Obviously, Palanga would see larger tourist flows if you succeeded in attracting a budget airline, like Ryanair, to it.  Have you started working on that as well? Does it make sense to share the airline’s operational expenses here, which is Ryanair’s demand?
Honestly speaking, Palanga alone cannot afford that. However, if other municipalities in the vicinity were to share the expenses, the likelihood of Ryanair’s arrival would be much higher. I have hinted about the expense sharing to some other mayors in the region, and they were interested. Moreover, some Klaipeda County mayors, including me, have met the vice-minister of Lithuania’s Ministry of Communications and Kaunas Airport’s head, and we have discussed the matter. Obviously, the mayors are money-conscious; however, in the long-term, the arrival of Ryanair would pay off. We have agreed that the Ministry will spearhead the further efforts. Asked by the vice-minister as to which travel destinations we would prefer, I told him our priorities are London, Hamburg and Moscow. I am looking forward to meeting heads of the Ministry again and pushing the matter further.
Do you find the existing tax policy to be favorable to entrepreneurism and investments in Palanga? How are you intending to improve the investment environment?
What comes from our ruling coalition’s program is we are ready to pass a Council’s ruling  exempting from land and real estate taxes for three years those entrepreneurs who are ready to invest into recreational, sports and wellness objects in Palanga. The ruling is in the pipeline, and I hope it will be in force soon. Besides, we are considering significant advantages for those businessmen who contribute considerably to the development of local infrastructure. Certainly, Palanga is a good place for an investment, as it, in summer, meets large people flows of one million people per several months. No other town or resort can boast that. Statistically, in summer, hotels are booked 100 percent, or nearly so, while cafes and restaurants are hustling and bustling. I could not think of a better place for investing in high season. In winter, hotel occupancy averages well above 30 percent, which is enough to settle bills and make a profit.Therefore, any investment in Palanga, as a rule, pays off, and, most importantly for investors, they [investments] do not need any extra input to maintain the businesses. I want to mention just one hotel, Vanagupe, which has recently received 60 million litas in investments from several foreign investors. They are about to complete building an up-to-date conference hall. As I mentioned before, Palanga Hotel is about to invite everyone to its state-of-the-art spa. I ensure everyone that Palanga will do whatever it can to attract as much business as possible.

Next week, the Slovakian president is to set off for his state visit in Lithuania. Interestingly, he is flying to Palanga first. Do you not find the high-profile visit to be very symbolical to your visions of the town?
Indeed, it is a significant event. As far as I know, the president will visit Vilnius and Neringa as well. Obviously, he is interested in Lithuania’s resorts.
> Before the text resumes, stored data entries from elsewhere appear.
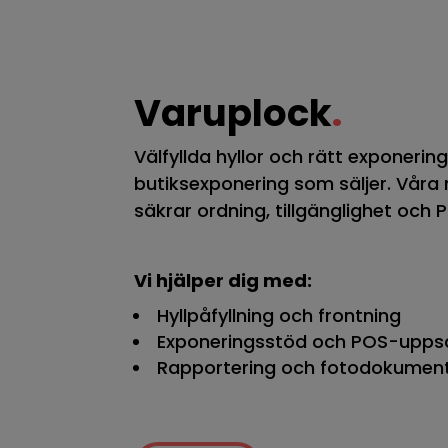
Varuplock
.
Välfyllda hyllor och rätt exponerin
butiksexponering som säljer. Våra
säkrar ordning, tillgänglighet och 
Vi hjälper dig med:
Hyllpåfyllning och frontning
Exponeringsstöd och POS-upps
Rapportering och fotodokumen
I am honored to meet him here. He will be the first foreign head of state I have ever met in Palanga. Certainly, we will show that we have the best here.

What novelties is Palanga introducing this season?
Palanga Spa Center to be opened in July is a place to visit for some nice body and soul treatment. Of course, taking a stroll on the reconstructed Palanga Bridge is a must for everyone. Sure, who can skip the laid-back sunbathing in the Blue Flag beach? In addition, we have set free wireless Internet access in five public squares, and we are looking forward to expanding the service. Those who prefer a nice saunter during the day or eager to experience some bustle at night ought to see Jonas Basanavicius promenade. No doubt, everyone will find something up to his or her liking in Palanga. All are welcome here!

Thank you. Good luck with your mayoral endeavors.